• **Problem statement**
Return, from the listing below, each line where the word "район" appears.

*** Opening of Data for this exercise ***

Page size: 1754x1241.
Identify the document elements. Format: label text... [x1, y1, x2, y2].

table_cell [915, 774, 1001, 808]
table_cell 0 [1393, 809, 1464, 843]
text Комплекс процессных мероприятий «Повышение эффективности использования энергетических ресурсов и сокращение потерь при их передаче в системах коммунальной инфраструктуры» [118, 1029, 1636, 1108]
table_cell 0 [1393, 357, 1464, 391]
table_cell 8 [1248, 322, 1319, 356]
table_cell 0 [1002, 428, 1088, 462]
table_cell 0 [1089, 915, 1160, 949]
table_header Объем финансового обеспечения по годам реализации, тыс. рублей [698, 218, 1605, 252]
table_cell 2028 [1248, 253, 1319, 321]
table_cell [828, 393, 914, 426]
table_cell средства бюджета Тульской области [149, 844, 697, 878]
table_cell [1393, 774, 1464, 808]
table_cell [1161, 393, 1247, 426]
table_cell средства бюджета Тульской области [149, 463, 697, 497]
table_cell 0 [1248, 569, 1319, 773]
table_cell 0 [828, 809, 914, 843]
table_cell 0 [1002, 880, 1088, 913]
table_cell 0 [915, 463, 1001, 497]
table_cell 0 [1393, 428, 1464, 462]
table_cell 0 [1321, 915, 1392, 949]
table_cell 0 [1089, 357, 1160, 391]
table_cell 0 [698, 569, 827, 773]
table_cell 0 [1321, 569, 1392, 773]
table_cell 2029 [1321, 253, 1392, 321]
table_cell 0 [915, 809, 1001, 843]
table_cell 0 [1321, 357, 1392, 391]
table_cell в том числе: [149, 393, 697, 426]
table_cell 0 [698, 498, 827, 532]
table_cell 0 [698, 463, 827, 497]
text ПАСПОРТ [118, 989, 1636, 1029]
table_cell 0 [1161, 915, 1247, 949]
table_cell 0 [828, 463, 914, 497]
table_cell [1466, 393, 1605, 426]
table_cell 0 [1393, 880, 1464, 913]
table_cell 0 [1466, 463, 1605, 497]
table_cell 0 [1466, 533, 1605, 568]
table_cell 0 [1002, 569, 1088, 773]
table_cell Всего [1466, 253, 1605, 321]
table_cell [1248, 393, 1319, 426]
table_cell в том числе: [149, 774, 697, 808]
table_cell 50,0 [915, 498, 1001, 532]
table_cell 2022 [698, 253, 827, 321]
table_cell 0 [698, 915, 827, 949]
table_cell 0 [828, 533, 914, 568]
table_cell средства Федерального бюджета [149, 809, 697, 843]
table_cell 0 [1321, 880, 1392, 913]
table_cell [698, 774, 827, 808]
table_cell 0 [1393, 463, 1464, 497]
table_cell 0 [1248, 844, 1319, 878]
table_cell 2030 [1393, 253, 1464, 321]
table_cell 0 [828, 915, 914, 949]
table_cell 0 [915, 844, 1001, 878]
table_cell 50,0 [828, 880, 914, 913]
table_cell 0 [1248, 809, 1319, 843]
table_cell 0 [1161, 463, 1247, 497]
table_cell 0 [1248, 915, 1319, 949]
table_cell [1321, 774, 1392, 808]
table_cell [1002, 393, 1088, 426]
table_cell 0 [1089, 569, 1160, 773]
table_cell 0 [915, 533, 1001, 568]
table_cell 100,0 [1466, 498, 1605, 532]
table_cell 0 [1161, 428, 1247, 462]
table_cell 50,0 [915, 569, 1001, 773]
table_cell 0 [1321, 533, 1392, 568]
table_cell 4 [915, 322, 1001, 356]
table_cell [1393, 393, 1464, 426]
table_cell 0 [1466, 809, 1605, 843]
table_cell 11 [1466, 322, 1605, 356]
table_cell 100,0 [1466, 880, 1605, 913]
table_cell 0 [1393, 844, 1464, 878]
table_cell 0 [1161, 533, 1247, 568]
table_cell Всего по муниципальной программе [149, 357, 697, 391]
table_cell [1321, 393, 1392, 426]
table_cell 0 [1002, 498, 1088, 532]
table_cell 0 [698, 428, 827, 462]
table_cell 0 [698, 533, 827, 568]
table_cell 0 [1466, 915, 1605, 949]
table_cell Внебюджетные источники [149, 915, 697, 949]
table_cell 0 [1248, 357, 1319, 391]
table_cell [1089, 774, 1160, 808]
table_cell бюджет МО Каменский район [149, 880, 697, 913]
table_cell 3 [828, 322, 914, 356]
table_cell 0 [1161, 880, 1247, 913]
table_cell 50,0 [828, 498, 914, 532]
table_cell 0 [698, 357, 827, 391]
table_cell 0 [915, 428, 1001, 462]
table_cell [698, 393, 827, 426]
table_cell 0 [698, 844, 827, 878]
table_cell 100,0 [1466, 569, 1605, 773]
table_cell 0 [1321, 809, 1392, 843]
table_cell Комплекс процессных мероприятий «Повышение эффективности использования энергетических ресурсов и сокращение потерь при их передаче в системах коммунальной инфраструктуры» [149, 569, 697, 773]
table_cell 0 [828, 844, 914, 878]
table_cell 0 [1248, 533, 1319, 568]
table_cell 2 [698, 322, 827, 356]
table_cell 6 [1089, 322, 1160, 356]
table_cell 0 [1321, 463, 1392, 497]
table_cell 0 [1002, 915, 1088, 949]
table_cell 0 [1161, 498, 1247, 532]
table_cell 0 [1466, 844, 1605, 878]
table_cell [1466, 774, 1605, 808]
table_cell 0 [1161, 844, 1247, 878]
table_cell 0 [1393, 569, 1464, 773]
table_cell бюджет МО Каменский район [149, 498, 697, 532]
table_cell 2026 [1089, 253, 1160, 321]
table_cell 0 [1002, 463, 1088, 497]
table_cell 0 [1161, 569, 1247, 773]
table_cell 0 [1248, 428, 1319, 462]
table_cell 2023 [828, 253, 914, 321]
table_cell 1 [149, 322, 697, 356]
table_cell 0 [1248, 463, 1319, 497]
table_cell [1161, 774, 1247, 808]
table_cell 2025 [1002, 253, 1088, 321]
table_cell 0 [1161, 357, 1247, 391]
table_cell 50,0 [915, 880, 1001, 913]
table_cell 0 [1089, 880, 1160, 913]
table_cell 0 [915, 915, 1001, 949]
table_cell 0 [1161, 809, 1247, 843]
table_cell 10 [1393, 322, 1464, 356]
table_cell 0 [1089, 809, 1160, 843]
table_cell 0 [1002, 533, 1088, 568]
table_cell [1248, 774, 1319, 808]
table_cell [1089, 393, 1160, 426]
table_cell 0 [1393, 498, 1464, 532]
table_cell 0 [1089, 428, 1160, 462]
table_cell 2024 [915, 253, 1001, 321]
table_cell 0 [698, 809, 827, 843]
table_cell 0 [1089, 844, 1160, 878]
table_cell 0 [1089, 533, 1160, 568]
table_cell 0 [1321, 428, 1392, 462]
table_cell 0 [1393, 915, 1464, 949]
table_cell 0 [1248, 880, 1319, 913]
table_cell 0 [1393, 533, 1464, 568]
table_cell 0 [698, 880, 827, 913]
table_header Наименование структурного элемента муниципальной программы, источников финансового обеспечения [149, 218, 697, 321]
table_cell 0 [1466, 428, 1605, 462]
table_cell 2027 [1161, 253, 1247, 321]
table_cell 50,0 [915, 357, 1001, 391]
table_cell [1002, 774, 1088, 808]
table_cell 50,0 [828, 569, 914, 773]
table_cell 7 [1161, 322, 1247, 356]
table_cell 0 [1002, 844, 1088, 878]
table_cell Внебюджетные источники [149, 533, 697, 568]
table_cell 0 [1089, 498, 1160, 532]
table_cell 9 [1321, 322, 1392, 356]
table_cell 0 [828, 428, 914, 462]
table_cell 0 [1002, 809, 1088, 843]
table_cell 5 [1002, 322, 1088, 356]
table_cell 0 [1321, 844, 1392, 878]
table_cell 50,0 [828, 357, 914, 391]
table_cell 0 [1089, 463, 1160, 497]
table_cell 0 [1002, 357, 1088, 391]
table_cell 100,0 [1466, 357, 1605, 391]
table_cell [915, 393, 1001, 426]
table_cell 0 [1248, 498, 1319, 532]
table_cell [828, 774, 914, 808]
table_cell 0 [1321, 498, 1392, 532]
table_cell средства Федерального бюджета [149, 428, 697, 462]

*** Close of Data for this exercise ***

• **Result**
table_cell бюджет МО Каменский район [149, 880, 697, 913]
table_cell бюджет МО Каменский район [149, 498, 697, 532]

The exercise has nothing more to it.